I thought about Carry and fixed my code, but still it gives me bad results.
My code:
dseg segment
v1 DW 255,5,255,9,21
v2 DW 4,4,255,13,5
vprod DW 10 DUP (0)
vp DW 10 DUP (?)
N DB 5
dseg ends
sseg segment stack
dw 100h dup(?)
sseg ends
cseg segment
assume ds:dseg,cs:cseg,ss:sseg
start: mov ax,dseg
MOV DS,AX
MOV SI,0
MOV CX,0
MOV CL,N
MOV DI, 0
LOVP: MOV AX,v1[si]
MUL v2[si]
MOV vp[di],AX
MOV vp[di+2],DX
ADD SI,2
ADD DI,4
LOOP LOVP
MOV CX,0
MOV CL,N
MOV SI,0
MOV DI,0
LOVPROD: MOV AX,vp[SI]
ADD vprod[DI],AX
ADC VPROD[DI+2],0
ADD SI,2
LOOP LOVPROD
SOF:
mov ah,4ch
int 21h
cseg ends
end start
Since you are getting a 32 bit result from the multiply, you should use 4 bytes for every element of the vp array. You will need to use a separate index for that, and of course store the high word at offset +2 instead of +1. For the summation part, you should add up both low and high words.

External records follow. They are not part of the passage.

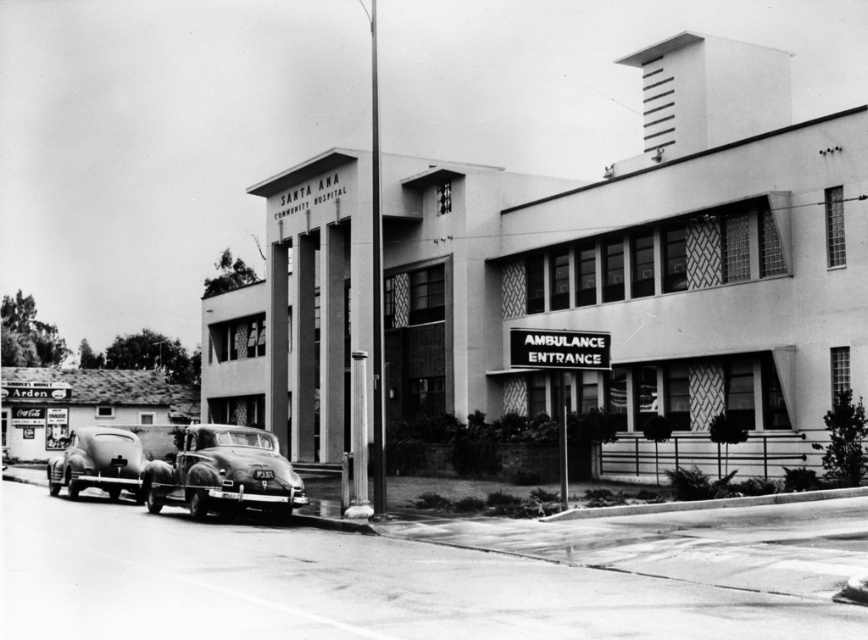
Question: Which point is closer to the camera?

Choices:
 (A) (140, 481)
 (B) (196, 456)

Answer: (B)

Question: Which object is farther from the camera taking this photo?

Choices:
 (A) shiny silver car at center
 (B) shiny chrome car at lower left

Answer: (B)

Question: Is shiny silver car at center smaller than shiny chrome car at lower left?

Choices:
 (A) no
 (B) yes

Answer: (B)

Question: Does shiny silver car at center appear on the right side of shiny chrome car at lower left?

Choices:
 (A) yes
 (B) no

Answer: (A)

Question: Does shiny silver car at center have a lesser width compared to shiny chrome car at lower left?

Choices:
 (A) yes
 (B) no

Answer: (A)

Question: Which of the following is the closest to the observer?

Choices:
 (A) shiny silver car at center
 (B) shiny chrome car at lower left

Answer: (A)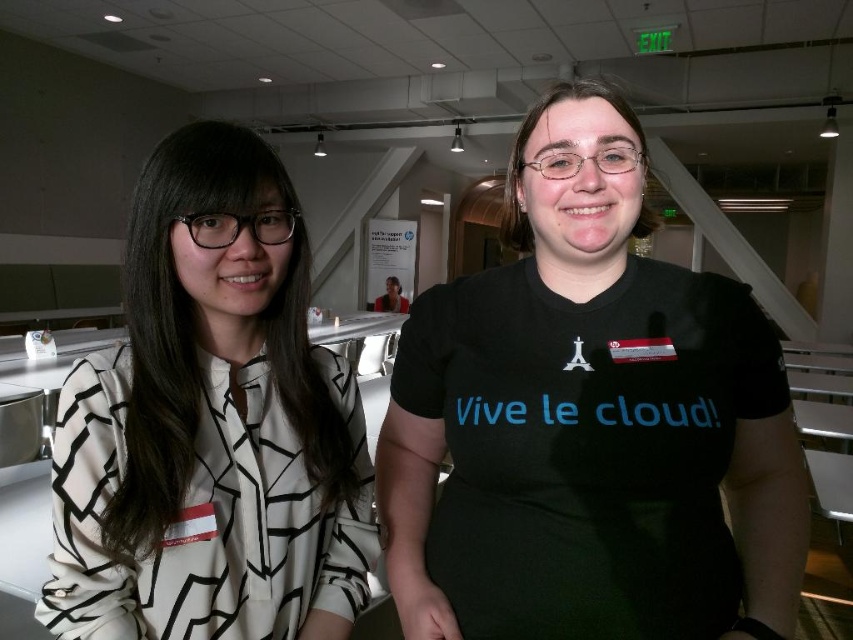
You are standing in a conference room and want to reach the point marked at coordinates point (628, 145). The space has a 30 inch wide wheelchair ramp available. Can the ramp be placed to reach that point?

The distance between the viewer and point (628, 145) is 31.09 inches, which is slightly longer than the 30 inch ramp. Therefore, the ramp may not be sufficient to reach the point unless extended or adjusted.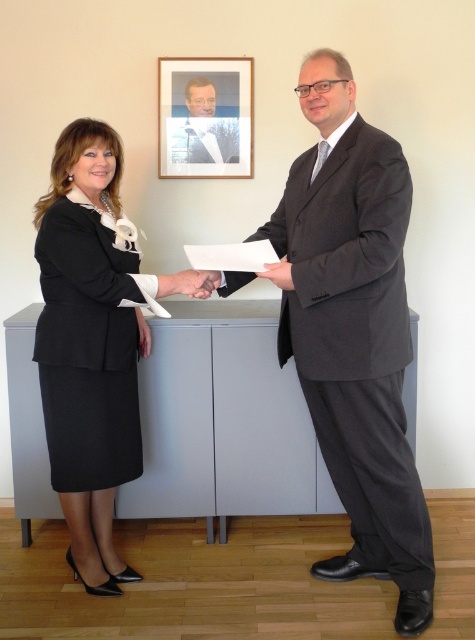
Does matte black suit at left appear on the right side of wooden picture frame at upper center?

No, matte black suit at left is not to the right of wooden picture frame at upper center.

Where is `matte black suit at left`? This screenshot has height=640, width=475. matte black suit at left is located at coordinates (93, 342).

This screenshot has width=475, height=640. In order to click on matte black suit at left in this screenshot , I will do `click(93, 342)`.

Locate an element on the screen. Image resolution: width=475 pixels, height=640 pixels. matte black suit at left is located at coordinates (93, 342).

Who is positioned more to the right, wooden picture frame at upper center or matte black suit at center?

wooden picture frame at upper center

Where is `wooden picture frame at upper center`? This screenshot has width=475, height=640. wooden picture frame at upper center is located at coordinates (205, 116).

Which is behind, point (190, 134) or point (195, 93)?

Point (190, 134)

Image resolution: width=475 pixels, height=640 pixels. In order to click on wooden picture frame at upper center in this screenshot , I will do `click(205, 116)`.

Does dark gray suit at right have a lesser height compared to wooden picture frame at upper center?

No.

The image size is (475, 640). I want to click on dark gray suit at right, so click(355, 339).

This screenshot has height=640, width=475. Describe the element at coordinates (355, 339) in the screenshot. I see `dark gray suit at right` at that location.

Identify the location of dark gray suit at right. This screenshot has height=640, width=475. (355, 339).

Fixed code for the multiplication could look like:
MOV DI, 0
LOVP: MOV AX,v1[si]
MUL v2[si]
MOV vp[di],AX
MOV vp[di+2],DX
ADD SI,2
ADD DI,4
LOOP LOVP
I trust you can do the summation yourself, using ADD and ADC.
UPDATE:
Since your post says you want to sum the vp array, I don't see why you expect the result in another array (vprod). The sum is a scalar value, do something like:
MOV SI, 0
MOV AX, 0
MOV DX, 0
LOVPROD: ADD AX,vp[SI]
ADC DX,vp[SI+2]
ADD SI,4
LOOP LOVPROD
The result will be in DX:AX
Also, for the LOOP to work properly, you should put the number of iterations into CX, not 0 as you are doing.